[Items listed in a dataset]
◇ ◇ ◇

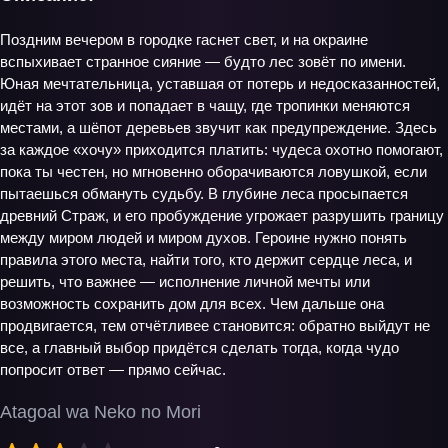
Поздним вечером в городке гаснет свет, и на окраине
вспыхивает странное сияние — будто лес зовёт по имени.
Юная мечтательница, уставшая от потерь и недосказанностей,
идёт на этот зов и попадает в чащу, где тропинки меняются
местами, а шёпот деревьев звучит как предупреждение. Здесь
за каждое «хочу» приходится платить: чудеса охотно помогают,
пока ты честен, но мгновенно оборачиваются ловушкой, если
пытаешься обмануть судьбу. В глубине леса просыпается
древний Страж, и его пробуждение угрожает разрушить границу
между миром людей и миром духов. Героине нужно понять
правила этого места, найти того, кто держит сердце леса, и
решить, что важнее — исполнение личной мечты или
возможность сохранить дом для всех. Чем дальше она
продвигается, тем отчётливее становится: обратно выйдут не
все, а главный выбор придётся сделать тогда, когда чудо
попросит ответ — прямо сейчас.
Atagoal wa Neko no Mori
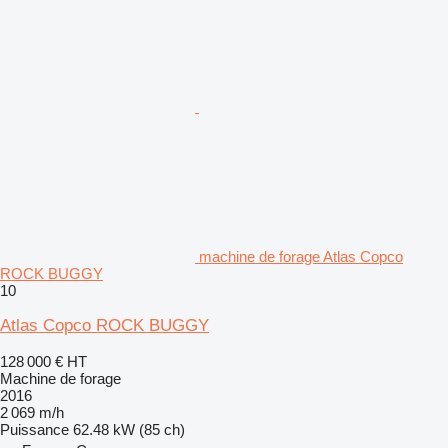
machine de forage Atlas Copco
ROCK BUGGY
10
Atlas Copco ROCK BUGGY
128 000 €
HT
Machine de forage
2016
2 069 m/h
Puissance
62.48 kW (85 ch)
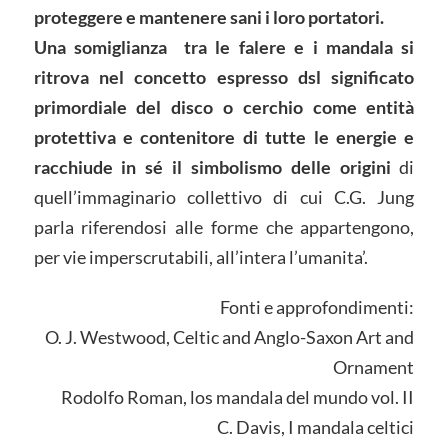
proteggere e mantenere sani i loro portatori.
Una somiglianza tra le falere e i mandala si
ritrova nel concetto espresso dsl significato
primordiale del disco o cerchio come entità
protettiva e contenitore di tutte le energie e
racchiude in sé il simbolismo delle origini
di
quell’immaginario collettivo di cui C.G. Jung
parla riferendosi alle forme che appartengono,
per vie imperscrutabili, all’intera l’umanita’.
Fonti e approfondimenti:
O. J. Westwood, Celtic and Anglo-Saxon Art and
Ornament
Rodolfo Roman, los mandala del mundo vol. II
C. Davis, I mandala celtici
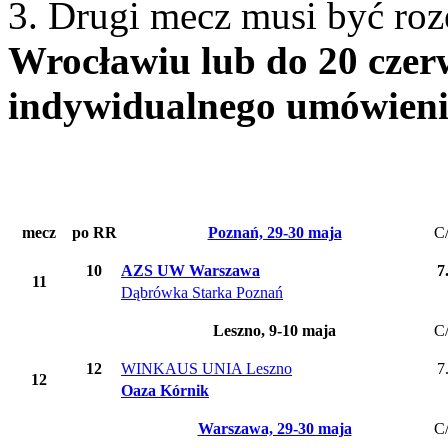
3. Drugi mecz musi być ro
Wrocławiu lub do 20 czer
indywidualnego umówieni
mecz
po RR
Poznań, 29-30 maja
C
10
AZS UW Warszawa
7
11
Dąbrówka Starka Poznań
Leszno, 9-10 maja
C
12
WINKAUS UNIA Leszno
7
12
Oaza Kórnik
Warszawa, 29-30 maja
C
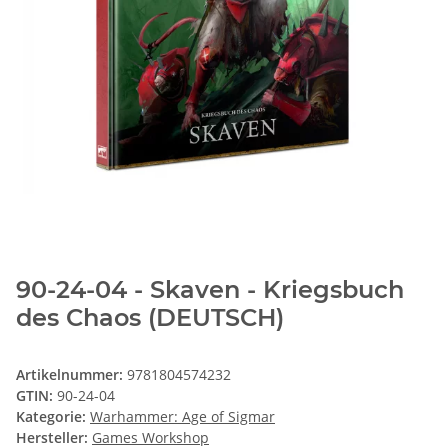
90-24-04 - Skaven - Kriegsbuch
des Chaos (DEUTSCH)
Artikelnummer:
9781804574232
GTIN:
90-24-04
Kategorie:
Warhammer: Age of Sigmar
Hersteller:
Games Workshop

◇ ◇ ◇

YOUR INSTRUCTIONS
Lines in the data that hold "forage" must be located and copied.

EXERCISE RESULT
machine de forage Atlas Copco
Machine de forage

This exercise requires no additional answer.